Notre tour du monde du reggae se poursuit : nous quittons la Chine pour le Vietnam, pays habitué aux influences extérieures puisqu'il a été envahi successivement par la Chine, la France, le Japon, et les Etats-Unis. Pays de révolte aussi car les Vietnamiens ont chaque fois réussi à repousser les assaillants et à garder leur propre identité. Il en résulte un endroit fourmillant, emplit de bruit et de vie, qui se transforme et s'adapte au monde d'aujourd'hui en accueillant des cars de touristes de plus en plus nombreux.
Des maisons étroites et colorées, un essaim de deux-roues, un mélange de calme et d'énergie, nous sommes à Hanoï, capitale historique et ancien bastion de la colonie française. Nous y rencontrons Zamina, anciennement "The Only Reggae Band" : une bande internationale d'expatriés qui, comme leur nom l'indiquait, sont les précurseurs et quasiment les uniques représentants du mouvement ici. Entretien détendu dans un café-concert au bord d'une rivière, avec Jude, le chanteur du groupe et Ryan, le bassiste.

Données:
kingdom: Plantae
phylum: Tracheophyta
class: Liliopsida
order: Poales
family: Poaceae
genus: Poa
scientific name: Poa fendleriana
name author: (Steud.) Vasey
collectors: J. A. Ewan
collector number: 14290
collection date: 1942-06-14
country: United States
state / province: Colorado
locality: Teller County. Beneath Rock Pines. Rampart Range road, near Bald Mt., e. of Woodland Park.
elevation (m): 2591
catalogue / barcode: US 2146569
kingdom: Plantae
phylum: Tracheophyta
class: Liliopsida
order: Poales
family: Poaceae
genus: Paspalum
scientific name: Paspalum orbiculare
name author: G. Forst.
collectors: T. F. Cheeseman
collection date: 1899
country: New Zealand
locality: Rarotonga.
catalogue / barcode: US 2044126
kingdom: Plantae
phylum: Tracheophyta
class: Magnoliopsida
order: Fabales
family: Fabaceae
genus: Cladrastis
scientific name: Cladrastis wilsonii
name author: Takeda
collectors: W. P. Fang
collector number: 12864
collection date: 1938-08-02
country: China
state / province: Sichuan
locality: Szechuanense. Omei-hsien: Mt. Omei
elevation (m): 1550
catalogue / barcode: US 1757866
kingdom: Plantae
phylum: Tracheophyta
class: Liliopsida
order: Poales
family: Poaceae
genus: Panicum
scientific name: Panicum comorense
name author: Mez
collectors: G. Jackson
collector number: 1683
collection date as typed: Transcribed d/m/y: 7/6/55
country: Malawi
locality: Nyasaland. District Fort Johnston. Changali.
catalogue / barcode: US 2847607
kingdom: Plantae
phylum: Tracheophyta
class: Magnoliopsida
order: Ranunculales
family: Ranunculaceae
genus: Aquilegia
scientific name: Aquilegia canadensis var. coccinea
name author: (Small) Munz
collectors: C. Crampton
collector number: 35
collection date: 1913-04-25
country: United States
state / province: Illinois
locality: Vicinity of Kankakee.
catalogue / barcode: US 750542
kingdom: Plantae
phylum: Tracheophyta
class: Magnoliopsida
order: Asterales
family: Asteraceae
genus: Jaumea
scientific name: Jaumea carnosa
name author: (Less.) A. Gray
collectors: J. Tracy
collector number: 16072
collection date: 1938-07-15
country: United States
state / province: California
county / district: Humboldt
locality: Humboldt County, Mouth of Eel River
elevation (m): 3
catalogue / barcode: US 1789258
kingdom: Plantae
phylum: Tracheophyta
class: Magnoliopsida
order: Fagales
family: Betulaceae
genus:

## Énoncé
Selon l'article sur le reggae au Vietnam, pourquoi le pays est-il qualifié de pays de révolte ? Répondez en une à trois phrases. Ces données ne servent à rien ici.

## Réponse
Le Vietnam est qualifié de pays de révolte parce que les Vietnamiens ont chaque fois réussi à repousser les assaillants qui l'avaient envahi, successivement la Chine, la France, le Japon et les États-Unis. Ils ont aussi su garder leur propre identité.